An das Teleskop sind außerdem vier wissenschaftliche Instrumente angeschlossen, die zwei Hauptziele haben: Fotografieren von Objekten im Weltraum und Spektroskopie zur Analyse von Strahlung, um die physikalischen und chemischen Eigenschaften von kosmischem Material zu untersuchen. Außerdem gehören Energie-, Antriebs-, Kommunikations-, Leit- und Datenverarbeitungssysteme zum Teleskop. Kurz gesagt, es wiegt ungefähr das gleiche wie ein Schulbus.
Die Mission von James Webb
„James Webb“ will etwa 1,5 Millionen Kilometer ins All fliegen und unter anderem mit Hilfe eines 25 Quadratmeter großen Spiegels neue Bilder des primitiven Universums liefern. Wissenschaftler erwarten, dass Teleskopbilder Aufschluss über die Zeit nach dem Urknall vor etwa 13,8 Milliarden Jahren geben.
Sie erwarten Bilder von Sternen, die älter als das Sonnensystem sind und möglicherweise nicht mehr existieren. Das Teleskop sucht auch nach Exoplaneten im Weltraum, also nach Planeten außerhalb des Sonnensystems. Außerdem sollte untersucht werden, ob diese fremden Welten Leben beherbergen könnten. Er wird auch den Mars- und Jupitermond Europa untersuchen, der von einer Eishülle umgeben ist.
Viermal weiter als der Mond
Das Teleskop wurde mehr als eine Million Kilometer von der Erde entfernt in eine Umlaufbahn gebracht, etwa viermal weiter als der Mond.
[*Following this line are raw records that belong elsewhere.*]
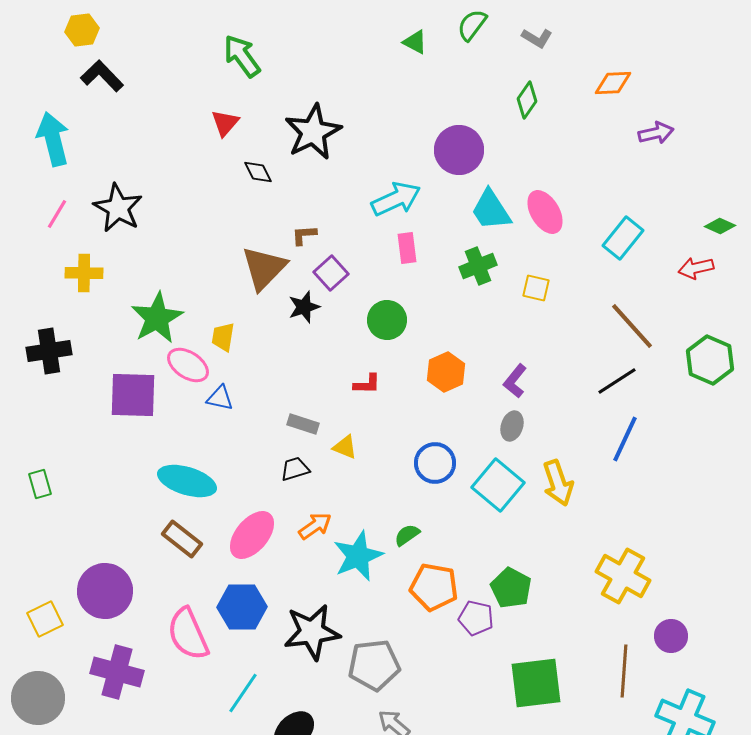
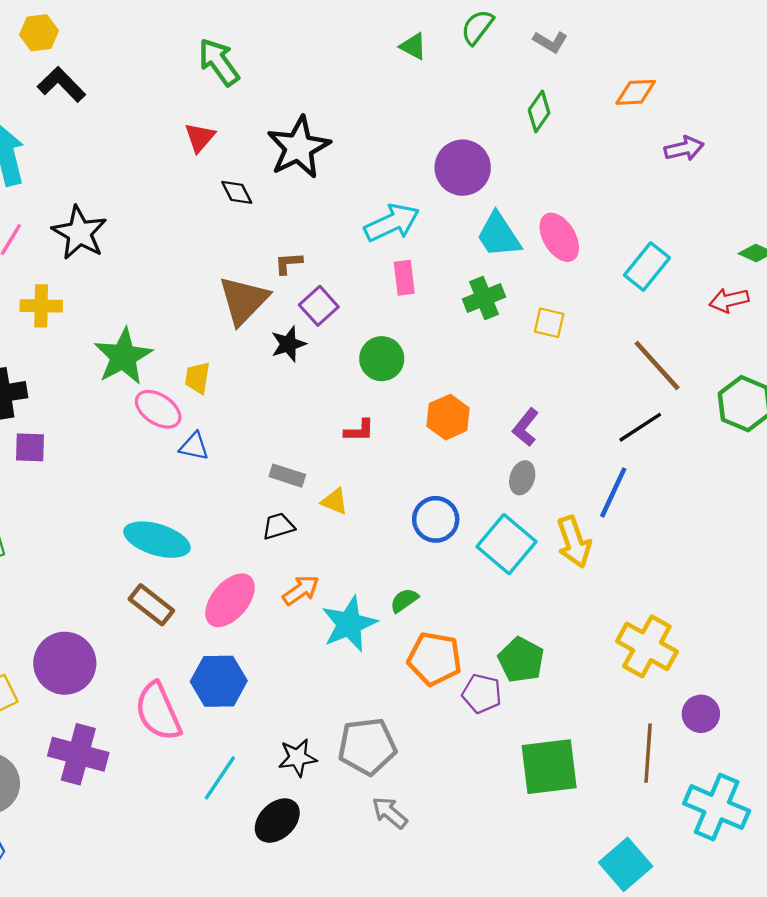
purple square: (133, 395) -> (30, 447), moved, size x0.6
blue line: (625, 439) -> (613, 492), moved
black star: (312, 632) -> (297, 758), moved, size x0.6

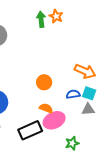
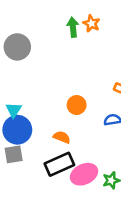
orange semicircle: (46, 108) -> (62, 137), moved
pink ellipse: (54, 120) -> (84, 174), moved

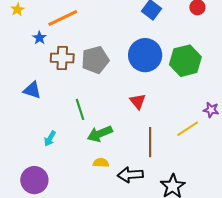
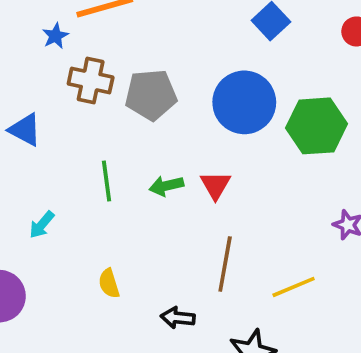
yellow line: (188, 129) -> (294, 287), moved
green arrow: (100, 134) -> (166, 186), moved, size x0.7
yellow semicircle: (101, 163) -> (109, 283), moved, turned -119
black arrow: (130, 175) -> (178, 318), size x0.7

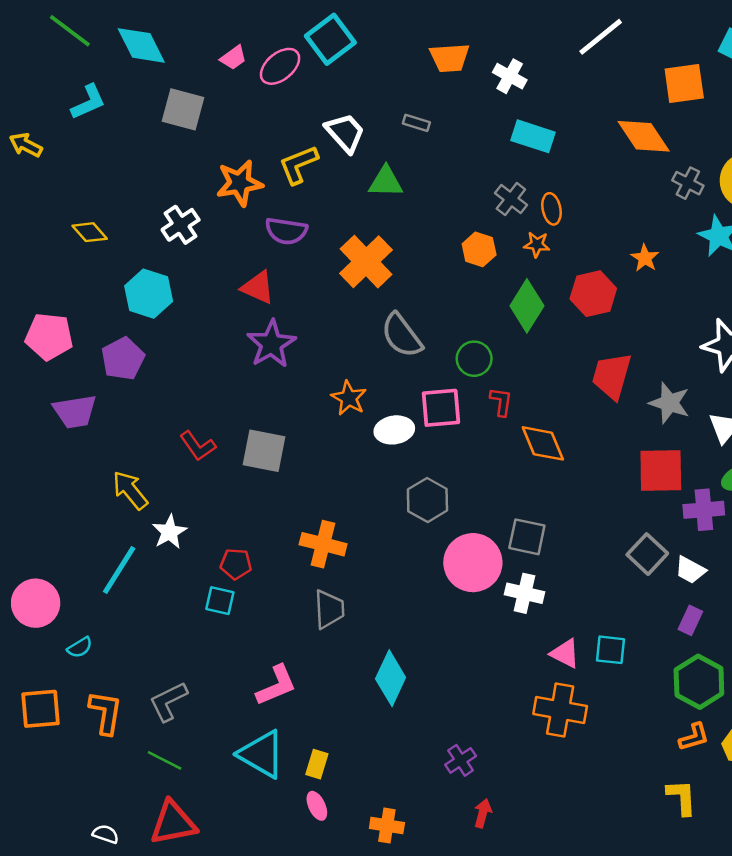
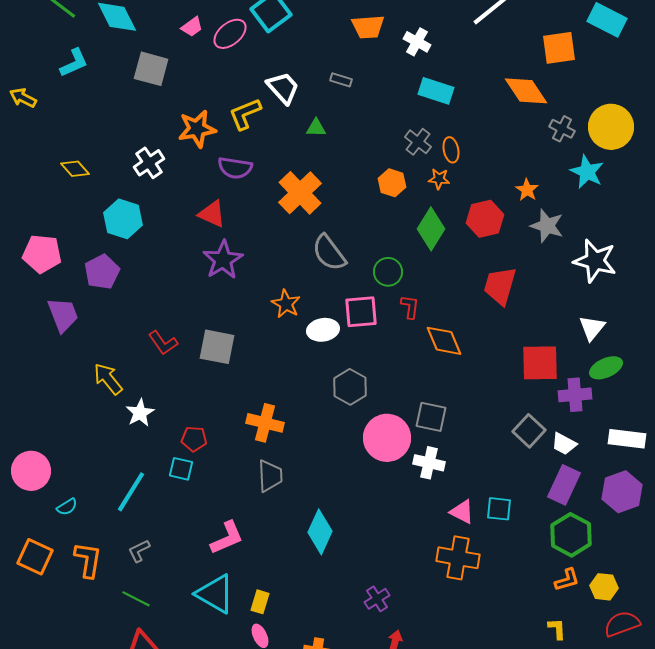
green triangle: (386, 182) -> (316, 128), size x0.7
gray star: (669, 403) -> (547, 226), moved
purple trapezoid: (75, 412) -> (63, 315), turned -102
cyan line: (119, 570) -> (131, 492), moved
purple rectangle: (690, 620) -> (564, 485), size x1.6
gray L-shape: (168, 701) -> (139, 551), size x0.7
orange square: (40, 709) -> (35, 557), turned 30
yellow L-shape: (682, 797) -> (557, 629), size x0.7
Anders als das „Hubble“ dreht sich das „James Webb“-Teleskop nicht um die Erde, sondern um die Sonne. Das Teleskop brauchte fast einen Monat, um an sein Ziel zu gelangen, das als zweiter Lagrange-Punkt oder L2 bekannt ist.
Es dauerte Monate, bis es einsatzbereit war. Konnte „Hubble“ noch von Astronauten repariert werden, so ist das Teleskop „James Webb“ inzwischen so weit von der Erde entfernt, dass Menschen es nicht erreichen können. Die Haltbarkeit von „James Webb“ ist zunächst auf zehn Jahre festgelegt.